Calathes, coming off the second triple-double of his career Wednesday against Georgia, picked up his first foul at the 18:22 mark and second foul with 17:02 remaining by charging into Tennessee center Wayne Chism on a drive in the lane. That left Florida without its leading scorer for much of the rest of the half.

"I didn't think it was a charge," Calathes said. "But that's the ref's call, the ref's judgment. You have to learn from it and play through it."

Said Donovan: "I told Nick after his first one to be careful. He put himself in a position where the referee made a judgment call."

Without Calathes, Florida struggled to get into an offensive flow. The Gators scored just two baskets through the first nine minutes of the half before a bank shot from Parsons cut Tennessee's lead to 16-8.

"Nick is obviously a big part of our team," Parsons said. "It was a good lesson for us. A lot of our other guys have to be able to step up."

Tennessee, which came into the game shooting 30.6 percent, spent much of the half shooting effectively over Florida's zone defense. Smith's third 3-pointer of the half put Florida ahead 24-15. After Parsons cut the lead to 24-17 with an inside lay-in, Tennessee responded with a 7-0 run in which Calathes turned the ball over on back-to-back possessions. Freshman Cameron Tatum capped the run with a 3-pointer to put the Vols up 33-17.
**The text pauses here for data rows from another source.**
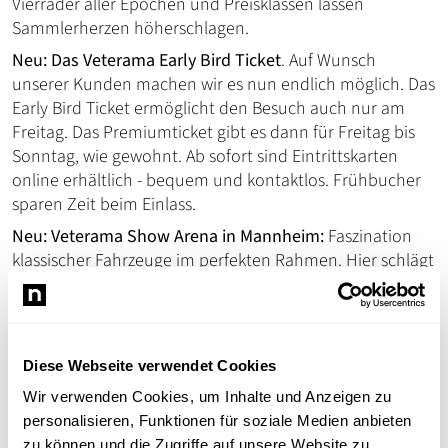
Vierräder aller Epochen und Preisklassen lassen
Sammlerherzen höherschlagen.
Neu: Das Veterama Early Bird Ticket
. Auf Wunsch
unserer Kunden machen wir es nun endlich möglich. Das
Early Bird Ticket ermöglicht den Besuch auch nur am
Freitag. Das Premiumticket gibt es dann für Freitag bis
Sonntag, wie gewohnt. Ab sofort sind Eintrittskarten
online erhältlich - bequem und kontaktlos. Frühbucher
sparen Zeit beim Einlass.
Neu: Veterama Show Arena in Mannheim:
Faszination
klassischer Fahrzeuge im perfekten Rahmen. Hier schlägt
das Old- und Youngtimer Herz. Die Plätze können ab
sofort gesichert werden. Der Stellplatz ist sogar
kostenlos... Glanz, Geschichte und Gänsehaut garantiert.
Für jeden etwas dabei...
Diese Webseite verwendet Cookies
Ob Schrauber auf der Suche nach seltenen Ersatzteilen,
Wir verwenden Cookies, um Inhalte und Anzeigen zu
Sammler seltener Marken oder einfach nur Fans
personalisieren, Funktionen für soziale Medien anbieten
automobiler Geschichte: Die Veterama ist der Treffpunkt
zu können und die Zugriffe auf unsere Website zu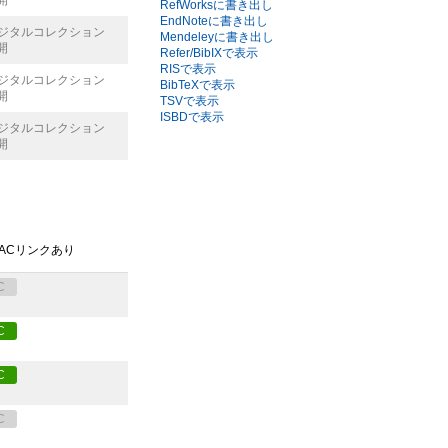
開
RefWorksに書き出し
EndNoteに書き出し
デジタルコレクション
Mendeleyに書き出し
開
Refer/BibIXで表示
RISで表示
デジタルコレクション
BibTeXで表示
開
TSVで表示
ISBDで表示
デジタルコレクション
開
PACリンクあり
C
C
C
C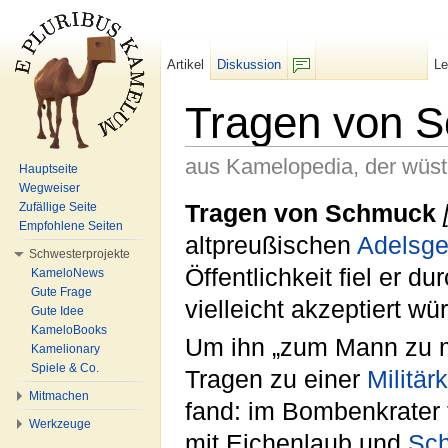
Artikel
Diskussion
L
F/b
Tragen von 
aus Kamelopedia, der wüs
Hauptseite
Wegweiser
Wechseln zu:
Navigation
,
Suche
Tragen von Schmuck
Zufällige Seite
Empfohlene Seiten
altpreußischen
Adels
ge
Schwesterprojekte
Öffentlichkeit fiel er d
KameloNews
Gute Frage
vielleicht akzeptiert wü
Gute Idee
KameloBooks
Um ihn „zum Mann zu m
Kamelionary
Spiele & Co.
Tragen zu einer
Militär
Mitmachen
fand: im Bombenkrater
Werkzeuge
mit Eichenlaub und
Sch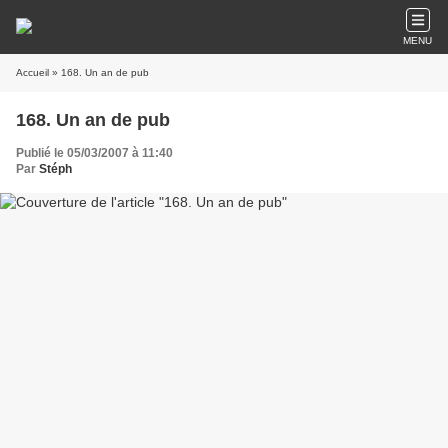
MENU
Accueil
» 168. Un an de pub
168. Un an de pub
Publié le 05/03/2007 à 11:40
Par
Stéph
"I have great respect for their frontcourt, Tyler Smith, Wayne Chism," Donovan said. "They came into the game shooting 30.9 percent (from 3-point range) so you want them to take jump shots. To their credit, they made some big shots."

Florida cut Tennessee's lead to 36-22 on a 3-pointer from Calathes with 18.3 remaining, but the Vols answered on the other end with a 3-pointer from Josh Tabb with 3.8 seconds left to go into halftime up 39-22.

Tennessee went 8-for-19 from 3-point range (42.1 percent) in the first half. Florida struggled from the perimeter in the first half, shooting 36 percent from the floor and 36.4 percent from 3-point range.

For Florida, it's another reminder of how quickly fortunes can turn around. Like this season, the Gators started last season 18-3 before losing eight of their next 11 games to fail to make the NCAA Tournament.

"People can talk all they want, but we're a 10-times better team than last year," Parsons said. "We've just got to learn from this and make some progress because we play South Carolina next and they're a very good team."

FREE THROWS: Pearl purchased 3,000 white "out-live" T-shirts for students attending the game, which raised funds and awareness for cancer research at the University of Tennessee Medical Center. ... Former Florida shooting guard Lee Humphrey's family, from nearby Maryville , Tenn., sat behind the Florida bench. Humphrey's father, Tony, said that Humphrey is enjoying his second season playing overseas in Germany and will likely re-sign to play there again next season. ... Both coaching and support staffs wore sneakers as part of a National Basketball Association of Coaches initiative to raise awareness about the dangers of gambling on college sports.